Kinderwunsch und Familiengründung in Deutschland
von Dr. phil. Sonja Deml | 5. Dezember 2016
Die Deutschen wünschen sich Kinder, doch die Familiengründung findet immer später statt. Es gibt eine große Lücke zwischen Wunsch und Wirkichkeit.
Ist die Familie ein Auslaufmodell in Deutschland? Diese Frage wird seit Jahrzehnten von Politikern, Soziologen, Pädagogen etc. immer wieder heiß diskutiert. In den letzten Jahren sind die Geburtenraten in Deutschland zwar gestiegen, jedoch haben wir den Zuwachs zum Großteil Müttern mit ausländischer Staatsangehörigkeit zu verdanken. Diese bekommen im Vergleich zu deutschen Müttern auch überschnittlich viele Kinder. Dabei wünschen sich auch junge Deutsche Nachwuchs, allerdings wird der Kinderwunsch verhältnismäßig spät oder gar nicht (mehr) realisiert, wie das Forsa-Institut in einer repräsentativen Studie für die Zeitschrift „Eltern“ herausfand.
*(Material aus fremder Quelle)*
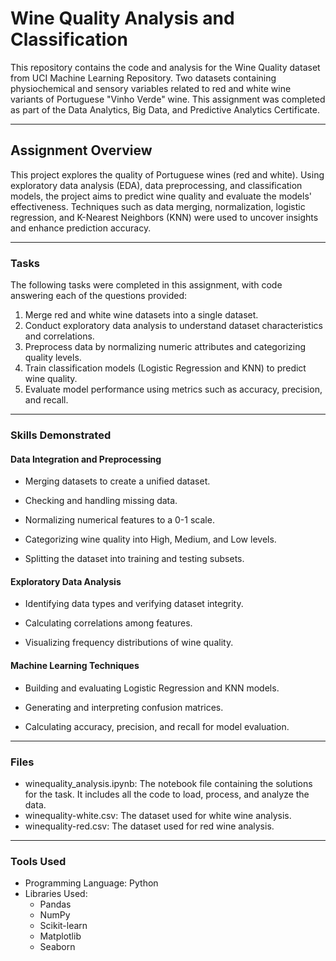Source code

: # Wine Quality Analysis and Classification

This repository contains the code and analysis for the Wine Quality dataset from UCI Machine Learning Repository. Two datasets containing physiochemical and sensory variables related to red and white wine variants of Portuguese "Vinho Verde" wine. This assignment was completed as part of the Data Analytics, Big Data, and Predictive Analytics Certificate.

---
## Assignment Overview

This project explores the quality of Portuguese wines (red and white). Using exploratory data analysis (EDA), data preprocessing, and classification models, the project aims to predict wine quality and evaluate the models' effectiveness. Techniques such as data merging, normalization, logistic regression, and K-Nearest Neighbors (KNN) were used to uncover insights and enhance prediction accuracy.

---

### Tasks

The following tasks were completed in this assignment, with code answering each of the questions provided:

1. Merge red and white wine datasets into a single dataset.
2. Conduct exploratory data analysis to understand dataset characteristics and correlations.
3. Preprocess data by normalizing numeric attributes and categorizing quality levels.
4. Train classification models (Logistic Regression and KNN) to predict wine quality.
5. Evaluate model performance using metrics such as accuracy, precision, and recall.

---

### Skills Demonstrated

#### Data Integration and Preprocessing

- Merging datasets to create a unified dataset.

- Checking and handling missing data.

- Normalizing numerical features to a 0-1 scale.

- Categorizing wine quality into High, Medium, and Low levels.

- Splitting the dataset into training and testing subsets.

#### Exploratory Data Analysis

- Identifying data types and verifying dataset integrity.

- Calculating correlations among features.

- Visualizing frequency distributions of wine quality.

#### Machine Learning Techniques

- Building and evaluating Logistic Regression and KNN models.

- Generating and interpreting confusion matrices.

- Calculating accuracy, precision, and recall for model evaluation.

---

### Files

- winequality_analysis.ipynb: The notebook file containing the solutions for the task. It includes all the code to load, process, and analyze the data.
- winequality-white.csv: The dataset used for white wine analysis.
- winequality-red.csv: The dataset used for red wine analysis.

---

### Tools Used

- Programming Language: Python
- Libraries Used:
    - Pandas
    - NumPy
    - Scikit-learn
    - Matplotlib
    - Seaborn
Die Deutschen haben einen großen Kinderwunsch
Für 87% der befragten 18- bis 30-jährigen Deutschen gehören Kinder zu einem erfüllten Leben einfach dazu. Eigene Kinder werden als sehr wichtiger Aspekt im Leben betrachtet und sind sogar wichtiger als die individuelle Selbstverwirklichung, Wohlstand oder Karriere. Der Kinderwunsch besteht übrigens schon in sehr jungen Jahren wie die Shell-Jugendstudie immer wieder herausfindet: 64% der 12- bis 25-Jährigen wünschen sich eine eigene Familie.
Deutsche werden immer später zum ersten Mal Eltern
Ein Drittel der befragten 18- bis 22-Jährigen wünscht sich laut der Forsa-Studie mit spätestens 27 Jahren das erste Kind. Wie groß Wunsch und Wirklichkeit dabei auseinanderklaffen, zeigen die tatsächlichen Zahlen, denn in der Altersgruppe ab 27 Jahren hat erst jeder Fünfte ein eigenes Kind! Das Alter der Erstgebärenden steigt genauso wie das Alter der Männer, die zum ersten Mal Vater werden. Die Deutschen werden immer später Eltern und späte Eltern erfahren immer größere gesellschaftliche Akzeptanz. 37% der Befragten sind der Meinung, dass es in 20 Jahren nicht ungewöhnlich ist, wenn eine 50-Jährige erstmals Mutter wird. Die Reproduktionsmedizin kann ja schließlich nachhelfen…
Kinderwunsch und Reproduktionsmedizin
Dass die Familiengründung nicht mehr im heimischen kuscheligen Schlafzimmer in einer romantischen Nacht zu zweit, sondern assistiert im Labor – gegen ein entsprechendes Entgelt – stattfindet, halten die jungen Leute für modern. Die Befragten stehen der Reproduktionsmedizin und ihren Methoden wie Sozial Freezing, Leihmutterschaft, Eizellen- bzw. Samenspende oder künstlicher Befruchtung tendenziell eher offen gegenüber.
Junge Erwachsene wünschen sich die klassische Kernfamilie
So aufgeschlossen die jungen Erwachsenen der modernen Reproduktionsmedizin gegenüber auch sind, so konservativ stellen sie sich ihre eigene kleine Familie vor: 67% der Befragten sehnen sich nach der klassischen Kernfamilie mit Vater, Mutter und Kind bzw. Kindern unter einem Dach. Jeder Fünfte würde sogar gerne so wie früher als Großfamilie mit mehreren Generationen zusammenleben. Aber auch hier klaffen Wunsch und Wirklichkeit auseinander und die Wunschvorstellungen entsprechen nicht unbedingt der Entwicklung der Lebensform Familie. Zwar ist die typische Kernfamilie dem Statistischen Bundesamt nach immer noch die verbreitetste Familienform, dennoch ist es genauso Alltag, in Deutschland alleinerziehend zu sein oder eine Patchworkfamilie zu haben. Diese Familienmodelle kommen in den Wunschgedanken der jungen Leute allerdings nicht vor. Das zeigt wieder einmal sehr deutlich, wie wenig selbstgewählt diese Lebensformen sind und wie sehr sie vielmehr ein Ergebnis geplatzter Träume sind.